◆ Extracted text:

++++++++++++++++++++

Maternal pregnancy is divided into three stages of growth and development - the first trimester which involves organogenesis via cellular proliferation, differentiation, and morphogenesis; the second trimester which is centred around organ development and functioning as well as foetal expansion and recognisable movement (quickening); and the third trimester during which the foetus undergoes rapid weight gain.
Second Trimester Foetal Development
The second trimester encompasses the foetal weeks 12-24, or clinical gestational weeks 14-26, according to the UCSF Medical Centre and is referred to as the "golden period of pregnancy" since many first trimester discomforts such as nausea, fatigue, breast tenderness, and frequent urination are alleviated as the maternal body adapts to the changing gestational physiology - nevertheless increased placental secretions of progesterone, estrogen, and human placental lactogen, as well as increased abdominal pressure can elicit heartburn, constipation, abdominal pain, and leg cramps. During the second trimester of pregnancy, the organ rudiments formed in the embryo stage expand in size and further differentiate in response to cellular signalling and gene cascades to coordinate specialised physiological functions needed to support the growing foetus. In addition to foetal growth and development, the placenta also increases in size to increase foetal blood supply and secretes hormones to redirect maternal glucose, amino acids, and free fatty acids towards the foetus to satisfy its increasing metabolic demands.
Skin and Musculoskeletal System
During the second trimester
The primary function of the respiratory system is to facilitate gaseous exchange between the external environment and the bloodstream, through diffusion across the lung alveoli, in order to oxygenate pulmonary blood via inhalation and remove carbon dioxide via exhalation. In the embryonic and foetal stages of development, the lung is collapsed and its function is replaced by the placental circulation which coordinates the oxygenation of blood and the diffusion of carbon dioxide into the maternal bloodstream. The respiratory system recevies only 7% of foetal blood supply in utero.

++++++++++++++++++++

◆ Raw data:
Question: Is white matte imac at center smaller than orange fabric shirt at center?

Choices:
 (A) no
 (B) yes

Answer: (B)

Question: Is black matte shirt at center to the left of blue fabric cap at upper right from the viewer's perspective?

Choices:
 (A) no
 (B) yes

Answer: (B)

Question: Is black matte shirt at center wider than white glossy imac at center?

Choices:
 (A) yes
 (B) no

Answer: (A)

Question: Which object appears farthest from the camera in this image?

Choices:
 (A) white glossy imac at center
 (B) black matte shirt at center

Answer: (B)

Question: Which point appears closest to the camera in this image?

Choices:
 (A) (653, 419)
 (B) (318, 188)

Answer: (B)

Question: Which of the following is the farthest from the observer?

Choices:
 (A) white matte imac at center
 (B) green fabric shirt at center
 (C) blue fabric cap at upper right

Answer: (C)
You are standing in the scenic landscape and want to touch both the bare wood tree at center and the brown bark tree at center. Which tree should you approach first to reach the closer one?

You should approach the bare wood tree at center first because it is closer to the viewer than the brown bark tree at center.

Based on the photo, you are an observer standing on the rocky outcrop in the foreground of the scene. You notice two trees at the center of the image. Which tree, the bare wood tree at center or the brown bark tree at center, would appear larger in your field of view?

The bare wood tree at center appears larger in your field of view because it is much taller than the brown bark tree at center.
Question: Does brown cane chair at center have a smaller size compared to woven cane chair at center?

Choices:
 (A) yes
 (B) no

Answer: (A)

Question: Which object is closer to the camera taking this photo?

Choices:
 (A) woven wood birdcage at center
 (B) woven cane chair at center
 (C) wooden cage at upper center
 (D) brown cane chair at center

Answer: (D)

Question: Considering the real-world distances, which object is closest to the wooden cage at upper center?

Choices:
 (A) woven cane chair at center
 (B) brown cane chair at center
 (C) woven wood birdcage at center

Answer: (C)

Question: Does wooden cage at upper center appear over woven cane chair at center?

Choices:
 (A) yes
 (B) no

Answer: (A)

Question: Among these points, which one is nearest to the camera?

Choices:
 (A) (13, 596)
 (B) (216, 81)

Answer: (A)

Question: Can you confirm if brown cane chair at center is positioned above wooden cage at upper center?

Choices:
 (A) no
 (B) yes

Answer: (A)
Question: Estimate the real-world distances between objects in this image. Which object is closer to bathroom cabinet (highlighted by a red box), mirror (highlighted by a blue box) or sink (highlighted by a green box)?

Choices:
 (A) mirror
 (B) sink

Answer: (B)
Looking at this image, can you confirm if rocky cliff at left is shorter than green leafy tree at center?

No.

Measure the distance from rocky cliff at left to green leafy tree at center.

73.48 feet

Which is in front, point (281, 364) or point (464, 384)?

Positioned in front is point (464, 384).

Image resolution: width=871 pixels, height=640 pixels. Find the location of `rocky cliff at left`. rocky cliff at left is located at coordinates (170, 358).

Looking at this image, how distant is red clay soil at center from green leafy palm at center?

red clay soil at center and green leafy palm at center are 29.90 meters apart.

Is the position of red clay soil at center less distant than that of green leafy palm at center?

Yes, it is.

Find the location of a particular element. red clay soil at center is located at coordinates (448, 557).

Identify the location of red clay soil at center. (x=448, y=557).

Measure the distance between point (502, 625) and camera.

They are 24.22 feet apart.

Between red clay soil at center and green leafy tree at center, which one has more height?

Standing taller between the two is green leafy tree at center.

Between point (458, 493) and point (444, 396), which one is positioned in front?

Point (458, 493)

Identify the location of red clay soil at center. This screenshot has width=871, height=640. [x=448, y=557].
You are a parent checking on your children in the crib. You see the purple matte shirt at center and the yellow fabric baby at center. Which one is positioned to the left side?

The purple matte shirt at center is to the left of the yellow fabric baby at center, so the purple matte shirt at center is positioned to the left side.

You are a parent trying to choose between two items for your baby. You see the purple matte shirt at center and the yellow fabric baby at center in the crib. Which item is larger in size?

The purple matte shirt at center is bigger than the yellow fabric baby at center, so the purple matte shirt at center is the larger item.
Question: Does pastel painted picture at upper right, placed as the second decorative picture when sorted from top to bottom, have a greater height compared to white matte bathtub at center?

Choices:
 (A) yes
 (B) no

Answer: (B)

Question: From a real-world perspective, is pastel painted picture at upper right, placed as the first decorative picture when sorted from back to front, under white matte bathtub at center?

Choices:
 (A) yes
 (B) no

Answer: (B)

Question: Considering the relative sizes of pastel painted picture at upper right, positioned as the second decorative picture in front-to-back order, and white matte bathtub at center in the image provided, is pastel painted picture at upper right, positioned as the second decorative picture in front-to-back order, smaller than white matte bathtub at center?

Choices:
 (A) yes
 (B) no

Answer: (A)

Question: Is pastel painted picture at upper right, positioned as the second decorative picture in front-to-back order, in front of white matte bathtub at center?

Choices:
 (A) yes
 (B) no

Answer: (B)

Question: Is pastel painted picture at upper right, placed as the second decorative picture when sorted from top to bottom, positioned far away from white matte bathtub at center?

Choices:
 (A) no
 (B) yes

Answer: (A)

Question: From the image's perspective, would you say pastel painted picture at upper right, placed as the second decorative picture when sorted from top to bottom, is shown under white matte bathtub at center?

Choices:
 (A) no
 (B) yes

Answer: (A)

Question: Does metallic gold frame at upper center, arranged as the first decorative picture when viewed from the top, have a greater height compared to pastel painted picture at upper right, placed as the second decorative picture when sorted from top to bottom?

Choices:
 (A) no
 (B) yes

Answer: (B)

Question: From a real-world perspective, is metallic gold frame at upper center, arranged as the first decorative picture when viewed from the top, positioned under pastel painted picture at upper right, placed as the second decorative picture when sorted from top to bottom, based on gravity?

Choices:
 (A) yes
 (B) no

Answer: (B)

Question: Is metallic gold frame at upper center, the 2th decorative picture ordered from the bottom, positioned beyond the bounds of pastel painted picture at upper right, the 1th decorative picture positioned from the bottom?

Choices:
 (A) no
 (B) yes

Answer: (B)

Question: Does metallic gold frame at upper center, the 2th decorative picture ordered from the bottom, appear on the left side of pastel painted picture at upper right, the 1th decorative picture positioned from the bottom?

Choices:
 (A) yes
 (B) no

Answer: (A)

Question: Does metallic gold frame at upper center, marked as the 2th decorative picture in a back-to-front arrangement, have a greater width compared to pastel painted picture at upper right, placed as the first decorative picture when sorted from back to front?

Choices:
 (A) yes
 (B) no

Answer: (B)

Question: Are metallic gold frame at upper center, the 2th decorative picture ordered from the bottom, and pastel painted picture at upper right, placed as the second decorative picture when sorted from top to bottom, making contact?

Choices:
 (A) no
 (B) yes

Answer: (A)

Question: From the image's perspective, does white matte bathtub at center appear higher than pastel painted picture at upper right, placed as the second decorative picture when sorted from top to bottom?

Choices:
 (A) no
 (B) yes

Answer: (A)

++++++++++++++++++++

◆ Tasks to carry out:
1. Translate this sentence from the text on second-trimester fetal development into Spanish: "In the embryonic and foetal stages of development, the lung is collapsed and its function is replaced by the placental circulation which coordinates the oxygenation of blood and the diffusion of carbon dioxide into the maternal bloodstream."
2. Print the passage of the pregnancy text starting at "Maternal pregnancy is" and ending at "rapid weight gain.".
3. Carry on the passage about fetal development in the second trimester, picking up after its last sentence.

◆ Responses in order:
1. En las etapas embrionaria y fetal del desarrollo, el pulmón está colapsado y su función es sustituida por la circulación placentaria, que coordina la oxigenación de la sangre y la difusión del dióxido de carbono hacia el torrente sanguíneo materno.

2.
Maternal pregnancy is divided into three stages of growth and development - the first trimester which involves organogenesis via cellular proliferation, differentiation, and morphogenesis; the second trimester which is centred around organ development and functioning as well as foetal expansion and recognisable movement (quickening); and the third trimester during which the foetus undergoes rapid weight gain.

3.
Differentiation of the lateral plate mesoderm gives rise to the mesenchyme of the lung; including its connective tissue, the smooth muscle surrounding the airway and blood vessels, endothelial cells which form vasculature, the cartilage, lympathic drainage systems, and mesothelial cells lining the external pleural surface. Early lung morphogenesis in the second trimester is controlled by various cell signalling proteins such as fibroblast growth factor, sonic hedgehog protein, gives rise to a tree-like system of epithelial tubules and sacs surrounded by vasculature.
- In the embryonic stage, the endodermal foregut forms a ventral evagination called the respiratory diverticulum which bifurcates into the right and left primary bronchial buds; these structures differentiate into the main bronchi and the respiratory diverticulum forms the trachea and larynx.
- In the second trimester, the lungs are in the pseudoglandular (weeks 6-16) and undergo expansive branching into bronchopulmonary segments with terminal bronchioles.
- In the canalicular stage (weeks 16-28) of respiratory development, the terminal bronchioles further divide into multiple respiratory bronchioles which form terminal sacs (primitive alveoli) in the early third trimester.
- Vascular endothelial growth factor and angiogenic growth factor result in the development of respiratory vasculature - a dense network of blood vessels, especially capillaries, form through the recruitment of endothelial cells in close apposition with the lung epithelium. This process continues during the third trimester as the mesenchyme surrounding the alveoli becomes vascularised to facilitate rapid gaseous exchange by diffusion.
- Maturation of lung epithelium initiates in the second trimester through epithelial-to-mesenchymal interactions in the lateral plate mesoderm, resulting in the rudiments of ciliated, secretory, and neuroendocrine epithelium in the proximal bronchioles and Type 1 (squamous supporting cells) and Type 2 (secrete pulmonary surfactant) in the distal alveoli.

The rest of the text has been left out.